Certain implementations make more advanced attacks even easier by providing format directives that control the location in memory to read from or write to. An example of these directives is shown in the following code, written for glibc:

Bad

printf("%d %d %1$d %1$d\n", 5, 9);

This code produces the following output: 5 9 5 5 It is also possible to use half-writes (%hn) to accurately control arbitrary DWORDS in memory, which greatly reduces the complexity needed to execute an attack that would otherwise require four staggered writes, such as the one mentioned in a separate example.

Mitigations & Prevention

Requirements

Choose a language that is not subject to this flaw.

Implementation

Ensure that all format string functions are passed a static string which cannot be controlled by the user, and that the proper number of arguments are always sent to that function as well.
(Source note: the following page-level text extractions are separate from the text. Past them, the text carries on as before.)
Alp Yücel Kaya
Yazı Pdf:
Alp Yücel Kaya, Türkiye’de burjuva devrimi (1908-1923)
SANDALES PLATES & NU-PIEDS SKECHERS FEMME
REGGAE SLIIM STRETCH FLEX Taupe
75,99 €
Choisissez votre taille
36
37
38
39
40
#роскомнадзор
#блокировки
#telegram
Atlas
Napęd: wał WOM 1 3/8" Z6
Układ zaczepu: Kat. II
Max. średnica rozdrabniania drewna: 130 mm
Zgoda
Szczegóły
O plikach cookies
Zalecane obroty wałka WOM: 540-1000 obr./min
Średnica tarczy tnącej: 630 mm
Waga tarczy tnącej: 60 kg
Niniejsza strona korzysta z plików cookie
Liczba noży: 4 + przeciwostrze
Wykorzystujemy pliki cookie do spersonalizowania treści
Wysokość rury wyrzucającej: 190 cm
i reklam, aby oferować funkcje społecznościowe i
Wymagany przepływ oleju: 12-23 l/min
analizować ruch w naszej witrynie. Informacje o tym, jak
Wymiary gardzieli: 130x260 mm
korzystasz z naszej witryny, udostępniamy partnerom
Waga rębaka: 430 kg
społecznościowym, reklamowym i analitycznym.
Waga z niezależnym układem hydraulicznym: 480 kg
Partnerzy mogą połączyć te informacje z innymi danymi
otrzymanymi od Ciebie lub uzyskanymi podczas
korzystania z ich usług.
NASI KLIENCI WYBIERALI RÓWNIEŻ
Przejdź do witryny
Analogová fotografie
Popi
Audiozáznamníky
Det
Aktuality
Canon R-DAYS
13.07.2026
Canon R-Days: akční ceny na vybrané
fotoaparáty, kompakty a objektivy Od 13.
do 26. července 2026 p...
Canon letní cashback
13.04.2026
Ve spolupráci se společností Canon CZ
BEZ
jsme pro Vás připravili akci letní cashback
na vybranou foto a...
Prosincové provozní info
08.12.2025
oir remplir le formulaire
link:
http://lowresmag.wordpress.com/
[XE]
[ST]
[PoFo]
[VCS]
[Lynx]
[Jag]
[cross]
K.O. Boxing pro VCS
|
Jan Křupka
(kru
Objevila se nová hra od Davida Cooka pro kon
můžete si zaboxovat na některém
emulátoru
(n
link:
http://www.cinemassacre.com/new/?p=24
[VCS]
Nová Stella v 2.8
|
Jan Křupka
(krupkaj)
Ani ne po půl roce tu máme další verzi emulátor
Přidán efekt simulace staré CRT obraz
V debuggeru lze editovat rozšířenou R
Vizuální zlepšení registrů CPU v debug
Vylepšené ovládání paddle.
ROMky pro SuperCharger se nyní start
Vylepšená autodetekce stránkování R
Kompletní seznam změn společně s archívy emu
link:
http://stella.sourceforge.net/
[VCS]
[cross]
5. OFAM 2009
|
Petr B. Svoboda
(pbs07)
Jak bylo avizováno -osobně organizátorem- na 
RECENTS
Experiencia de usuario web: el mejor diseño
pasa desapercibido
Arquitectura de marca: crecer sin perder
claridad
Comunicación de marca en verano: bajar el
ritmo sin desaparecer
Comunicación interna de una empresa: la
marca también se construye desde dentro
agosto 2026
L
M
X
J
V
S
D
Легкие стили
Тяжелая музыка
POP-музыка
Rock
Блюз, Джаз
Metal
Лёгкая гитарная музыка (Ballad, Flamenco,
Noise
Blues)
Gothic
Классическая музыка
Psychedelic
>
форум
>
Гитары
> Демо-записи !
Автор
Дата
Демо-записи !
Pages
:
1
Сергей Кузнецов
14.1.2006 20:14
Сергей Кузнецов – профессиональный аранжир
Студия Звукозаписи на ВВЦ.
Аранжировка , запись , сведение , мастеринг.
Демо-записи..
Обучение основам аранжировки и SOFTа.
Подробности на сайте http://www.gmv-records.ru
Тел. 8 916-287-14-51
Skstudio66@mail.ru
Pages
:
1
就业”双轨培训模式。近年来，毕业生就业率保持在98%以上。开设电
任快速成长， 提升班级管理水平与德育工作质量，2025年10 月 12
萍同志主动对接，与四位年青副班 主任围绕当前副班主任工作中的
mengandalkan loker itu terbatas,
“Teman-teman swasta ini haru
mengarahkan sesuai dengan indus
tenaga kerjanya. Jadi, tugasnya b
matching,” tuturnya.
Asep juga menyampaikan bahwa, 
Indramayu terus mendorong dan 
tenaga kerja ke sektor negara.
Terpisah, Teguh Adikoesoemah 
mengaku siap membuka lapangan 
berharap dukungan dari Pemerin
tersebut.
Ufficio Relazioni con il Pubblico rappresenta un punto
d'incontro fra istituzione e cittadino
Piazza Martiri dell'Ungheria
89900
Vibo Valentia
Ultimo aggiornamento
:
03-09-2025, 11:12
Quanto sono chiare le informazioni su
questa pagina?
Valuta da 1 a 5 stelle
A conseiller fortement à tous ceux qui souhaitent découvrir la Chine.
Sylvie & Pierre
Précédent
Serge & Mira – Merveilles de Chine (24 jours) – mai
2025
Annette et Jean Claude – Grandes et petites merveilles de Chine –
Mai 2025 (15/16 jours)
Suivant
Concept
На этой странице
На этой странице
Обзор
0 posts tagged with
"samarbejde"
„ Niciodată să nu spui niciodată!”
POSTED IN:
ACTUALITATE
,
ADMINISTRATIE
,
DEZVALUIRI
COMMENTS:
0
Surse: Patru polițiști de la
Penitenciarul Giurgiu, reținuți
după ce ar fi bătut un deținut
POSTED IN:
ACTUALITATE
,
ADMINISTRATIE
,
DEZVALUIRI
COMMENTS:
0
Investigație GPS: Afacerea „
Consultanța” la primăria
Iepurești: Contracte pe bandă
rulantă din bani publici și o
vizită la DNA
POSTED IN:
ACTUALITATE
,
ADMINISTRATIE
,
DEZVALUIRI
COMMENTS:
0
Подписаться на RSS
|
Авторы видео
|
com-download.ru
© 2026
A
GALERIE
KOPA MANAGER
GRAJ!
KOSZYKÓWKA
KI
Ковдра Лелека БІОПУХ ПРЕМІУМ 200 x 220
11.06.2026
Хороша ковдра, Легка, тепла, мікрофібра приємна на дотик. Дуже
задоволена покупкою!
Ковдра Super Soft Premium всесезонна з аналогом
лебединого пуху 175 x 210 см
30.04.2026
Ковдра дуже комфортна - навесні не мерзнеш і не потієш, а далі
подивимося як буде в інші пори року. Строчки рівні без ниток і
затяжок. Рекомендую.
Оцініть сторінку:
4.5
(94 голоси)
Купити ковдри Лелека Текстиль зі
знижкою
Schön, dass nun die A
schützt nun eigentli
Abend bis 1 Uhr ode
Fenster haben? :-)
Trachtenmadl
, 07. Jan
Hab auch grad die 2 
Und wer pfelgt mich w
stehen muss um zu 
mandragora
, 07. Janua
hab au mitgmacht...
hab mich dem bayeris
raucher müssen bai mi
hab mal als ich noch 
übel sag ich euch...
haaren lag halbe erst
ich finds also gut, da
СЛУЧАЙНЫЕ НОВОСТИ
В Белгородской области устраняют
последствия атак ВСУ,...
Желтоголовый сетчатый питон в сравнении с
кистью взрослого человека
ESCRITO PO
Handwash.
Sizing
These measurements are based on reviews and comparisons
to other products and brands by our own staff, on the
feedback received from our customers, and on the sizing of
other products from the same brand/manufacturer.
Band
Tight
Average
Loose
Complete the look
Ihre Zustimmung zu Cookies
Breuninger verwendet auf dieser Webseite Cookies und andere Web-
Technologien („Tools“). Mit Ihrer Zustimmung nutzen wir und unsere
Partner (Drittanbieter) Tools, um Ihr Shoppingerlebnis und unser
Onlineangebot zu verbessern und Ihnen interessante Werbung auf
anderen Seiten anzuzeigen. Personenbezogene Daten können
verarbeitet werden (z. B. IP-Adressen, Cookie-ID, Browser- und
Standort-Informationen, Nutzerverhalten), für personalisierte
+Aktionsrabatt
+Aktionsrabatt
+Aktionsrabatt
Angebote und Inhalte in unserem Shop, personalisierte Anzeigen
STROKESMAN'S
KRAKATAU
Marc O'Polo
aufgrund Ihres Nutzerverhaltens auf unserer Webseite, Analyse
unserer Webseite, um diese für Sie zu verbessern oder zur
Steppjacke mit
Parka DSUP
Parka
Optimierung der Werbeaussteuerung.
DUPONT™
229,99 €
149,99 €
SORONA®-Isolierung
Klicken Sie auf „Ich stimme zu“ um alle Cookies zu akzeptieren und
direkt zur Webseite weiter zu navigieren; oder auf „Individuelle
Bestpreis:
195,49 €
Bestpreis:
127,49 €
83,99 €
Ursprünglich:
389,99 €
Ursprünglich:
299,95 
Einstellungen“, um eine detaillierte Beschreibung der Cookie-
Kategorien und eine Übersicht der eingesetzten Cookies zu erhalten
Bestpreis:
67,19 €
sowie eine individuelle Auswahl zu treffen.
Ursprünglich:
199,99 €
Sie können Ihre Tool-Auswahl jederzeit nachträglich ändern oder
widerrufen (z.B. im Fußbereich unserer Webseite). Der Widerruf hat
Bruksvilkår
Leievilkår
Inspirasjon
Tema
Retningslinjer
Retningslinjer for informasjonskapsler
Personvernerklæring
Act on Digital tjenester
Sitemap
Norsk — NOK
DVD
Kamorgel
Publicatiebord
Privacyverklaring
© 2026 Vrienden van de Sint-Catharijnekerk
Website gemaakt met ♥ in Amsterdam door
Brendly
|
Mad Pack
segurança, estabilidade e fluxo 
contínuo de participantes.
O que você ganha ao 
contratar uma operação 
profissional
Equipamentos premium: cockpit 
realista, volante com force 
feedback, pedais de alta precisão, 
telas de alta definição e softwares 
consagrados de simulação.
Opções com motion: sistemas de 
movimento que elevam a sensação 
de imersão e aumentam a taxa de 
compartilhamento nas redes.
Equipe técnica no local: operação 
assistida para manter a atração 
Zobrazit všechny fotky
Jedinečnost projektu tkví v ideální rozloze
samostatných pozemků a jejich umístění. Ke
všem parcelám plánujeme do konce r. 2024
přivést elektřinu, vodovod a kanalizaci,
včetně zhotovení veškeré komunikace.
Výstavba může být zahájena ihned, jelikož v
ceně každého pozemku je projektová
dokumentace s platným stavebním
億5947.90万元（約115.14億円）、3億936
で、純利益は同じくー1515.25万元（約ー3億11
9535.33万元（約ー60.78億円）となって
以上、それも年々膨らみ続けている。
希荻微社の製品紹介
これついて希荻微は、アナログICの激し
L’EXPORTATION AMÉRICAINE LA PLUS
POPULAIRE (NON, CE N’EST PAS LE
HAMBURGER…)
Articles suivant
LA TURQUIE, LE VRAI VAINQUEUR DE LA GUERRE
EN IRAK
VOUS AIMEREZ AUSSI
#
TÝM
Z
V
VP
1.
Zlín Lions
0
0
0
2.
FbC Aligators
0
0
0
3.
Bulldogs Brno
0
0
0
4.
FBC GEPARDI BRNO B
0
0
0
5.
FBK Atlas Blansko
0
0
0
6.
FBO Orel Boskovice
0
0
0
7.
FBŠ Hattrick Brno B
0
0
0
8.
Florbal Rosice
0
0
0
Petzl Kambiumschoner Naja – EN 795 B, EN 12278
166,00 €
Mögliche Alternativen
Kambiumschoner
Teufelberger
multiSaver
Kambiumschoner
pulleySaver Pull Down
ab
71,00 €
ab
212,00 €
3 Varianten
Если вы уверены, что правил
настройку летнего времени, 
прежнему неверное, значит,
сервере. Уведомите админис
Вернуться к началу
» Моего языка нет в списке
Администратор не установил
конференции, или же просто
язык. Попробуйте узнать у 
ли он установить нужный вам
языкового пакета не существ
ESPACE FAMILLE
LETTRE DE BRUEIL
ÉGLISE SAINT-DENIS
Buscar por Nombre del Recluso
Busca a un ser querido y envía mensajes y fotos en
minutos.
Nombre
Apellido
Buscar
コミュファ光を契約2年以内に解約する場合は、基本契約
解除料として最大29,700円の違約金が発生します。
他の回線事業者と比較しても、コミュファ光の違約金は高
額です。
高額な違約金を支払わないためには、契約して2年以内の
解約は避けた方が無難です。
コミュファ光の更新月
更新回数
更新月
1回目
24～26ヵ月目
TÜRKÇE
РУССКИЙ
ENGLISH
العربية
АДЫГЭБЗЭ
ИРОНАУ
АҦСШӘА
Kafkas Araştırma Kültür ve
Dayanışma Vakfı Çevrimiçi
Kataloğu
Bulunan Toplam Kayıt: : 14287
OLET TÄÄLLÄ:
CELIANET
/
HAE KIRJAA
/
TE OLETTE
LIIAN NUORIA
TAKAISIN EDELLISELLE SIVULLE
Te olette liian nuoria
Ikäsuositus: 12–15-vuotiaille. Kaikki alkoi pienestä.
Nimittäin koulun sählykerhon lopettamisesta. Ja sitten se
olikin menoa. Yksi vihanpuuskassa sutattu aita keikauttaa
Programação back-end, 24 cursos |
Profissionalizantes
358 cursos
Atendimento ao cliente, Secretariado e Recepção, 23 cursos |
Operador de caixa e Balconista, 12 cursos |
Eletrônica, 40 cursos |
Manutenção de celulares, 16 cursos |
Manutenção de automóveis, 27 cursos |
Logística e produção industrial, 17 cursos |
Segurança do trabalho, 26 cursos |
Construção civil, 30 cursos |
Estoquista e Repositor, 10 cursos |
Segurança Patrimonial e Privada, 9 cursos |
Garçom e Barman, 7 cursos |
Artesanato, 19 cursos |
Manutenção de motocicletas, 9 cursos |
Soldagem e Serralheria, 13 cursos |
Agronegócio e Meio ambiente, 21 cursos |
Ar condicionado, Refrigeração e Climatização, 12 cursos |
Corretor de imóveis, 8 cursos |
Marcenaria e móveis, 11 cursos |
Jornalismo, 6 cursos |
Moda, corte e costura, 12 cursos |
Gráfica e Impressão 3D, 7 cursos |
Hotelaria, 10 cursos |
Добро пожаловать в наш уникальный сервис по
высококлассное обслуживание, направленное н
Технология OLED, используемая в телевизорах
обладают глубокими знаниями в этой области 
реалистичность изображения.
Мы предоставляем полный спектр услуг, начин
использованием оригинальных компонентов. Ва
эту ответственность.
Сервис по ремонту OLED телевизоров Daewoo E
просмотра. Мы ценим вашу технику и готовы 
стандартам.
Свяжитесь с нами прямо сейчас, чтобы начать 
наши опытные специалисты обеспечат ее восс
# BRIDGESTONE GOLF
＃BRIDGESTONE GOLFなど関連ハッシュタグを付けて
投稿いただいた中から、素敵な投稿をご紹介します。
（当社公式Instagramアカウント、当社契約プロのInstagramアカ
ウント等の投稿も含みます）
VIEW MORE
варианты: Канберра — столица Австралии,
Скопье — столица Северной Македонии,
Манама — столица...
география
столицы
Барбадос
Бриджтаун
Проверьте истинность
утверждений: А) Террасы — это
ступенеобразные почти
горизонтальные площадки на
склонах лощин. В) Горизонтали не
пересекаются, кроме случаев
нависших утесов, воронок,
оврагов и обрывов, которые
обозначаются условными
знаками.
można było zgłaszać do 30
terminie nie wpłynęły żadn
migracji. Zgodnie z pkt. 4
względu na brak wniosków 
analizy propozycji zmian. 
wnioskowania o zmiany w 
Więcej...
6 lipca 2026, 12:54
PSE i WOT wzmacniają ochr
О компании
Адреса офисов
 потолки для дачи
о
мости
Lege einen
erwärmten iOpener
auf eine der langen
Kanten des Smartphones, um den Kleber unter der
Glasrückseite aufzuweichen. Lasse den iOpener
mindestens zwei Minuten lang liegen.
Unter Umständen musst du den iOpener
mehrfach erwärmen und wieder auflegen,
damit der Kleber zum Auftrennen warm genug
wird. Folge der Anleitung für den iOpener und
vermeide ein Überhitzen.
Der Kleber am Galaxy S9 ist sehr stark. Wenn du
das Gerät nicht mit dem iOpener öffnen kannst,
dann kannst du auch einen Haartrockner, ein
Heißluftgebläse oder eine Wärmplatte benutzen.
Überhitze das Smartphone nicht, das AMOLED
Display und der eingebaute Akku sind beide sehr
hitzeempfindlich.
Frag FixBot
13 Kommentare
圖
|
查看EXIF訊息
If at all possible, use functions that do not support the %n operator in format strings. [REF-116] [REF-117]

Build and Compilation

Run compilers and linkers with high warning levels, since they may detect incorrect usage.

Detection Methods

Automated Static Analysis — This weakness can often be detected using automated static analysis tools. Many modern tools use data flow analysis or constraint-based techniques to minimize the number of false positives.
Black Box Limited — Since format strings often occur in rarely-occurring erroneous conditions (e.g. for error message logging), they can be difficult to detect using black box methods. It is highly likely that many latent issues exist in executables that do not have associated source code (or equivalent source.
Automated Static Analysis - Binary or Bytecode High — According to SOAR [REF-1479], the following detection techniques may be useful:
Manual Static Analysis - Binary or Bytecode SOAR Partial — According to SOAR [REF-1479], the following detection techniques may be useful:
Dynamic Analysis with Automated Results Interpretation SOAR Partial — According to SOAR [REF-1479], the following detection techniques may be useful:
Dynamic Analysis with Manual Results Interpretation SOAR Partial — According to SOAR [REF-1479], the following detection techniques may be useful:

Real-World CVE Examples

CVE ID	Description
CVE-2002-1825	format string in Perl program
CVE-2001-0717	format string in bad call to syslog function
CVE-2002-0573	format string in bad call to syslog function
CVE-2002-1788	format strings in NNTP server responses
CVE-2006-2480	Format string vulnerability exploited by triggering errors or warnings, as demonstrated via format string specifiers in a .bmp filename.
CVE-2007-2027	Chain: untrusted search path enabling resultant format string by loading malicious internationalization messages

Taxonomy Mappings

PLOVER: — Format string vulnerability
7 Pernicious Kingdoms: — Format String
CLASP: — Format string problem
CERT C Secure Coding: FIO30-C — Exclude user input from format strings
CERT C Secure Coding: FIO47-C — Use valid format strings
OWASP Top Ten 2004: A1 — Unvalidated Input
WASC: 6 — Format String
The CERT Oracle Secure Coding Standard for Java (2011): IDS06-J — Exclude user input from format strings
SEI CERT Perl Coding Standard: IDS30-PL — Exclude user input from format strings
Software Fault Patterns: SFP24 — Tainted input to command
OMG ASCSM: ASCSM-CWE-134 —

Frequently Asked Questions

What is CWE-134?

CWE-134 (Use of Externally-Controlled Format String) is a software weakness identified by MITRE's Common Weakness Enumeration. It is classified as a Base-level weakness. The product uses a function that accepts a format string as an argument, but the format string originates from an external source.

How can CWE-134 be exploited?

Attackers can exploit CWE-134 (Use of Externally-Controlled Format String) to read memory. This weakness is typically introduced during the Implementation, Implementation phase of software development.

How do I prevent CWE-134?

Key mitigations include: Choose a language that is not subject to this flaw.

What is the severity of CWE-134?

CWE-134 is classified as a Base-level weakness (Medium abstraction). It has been observed in 6 real-world CVEs.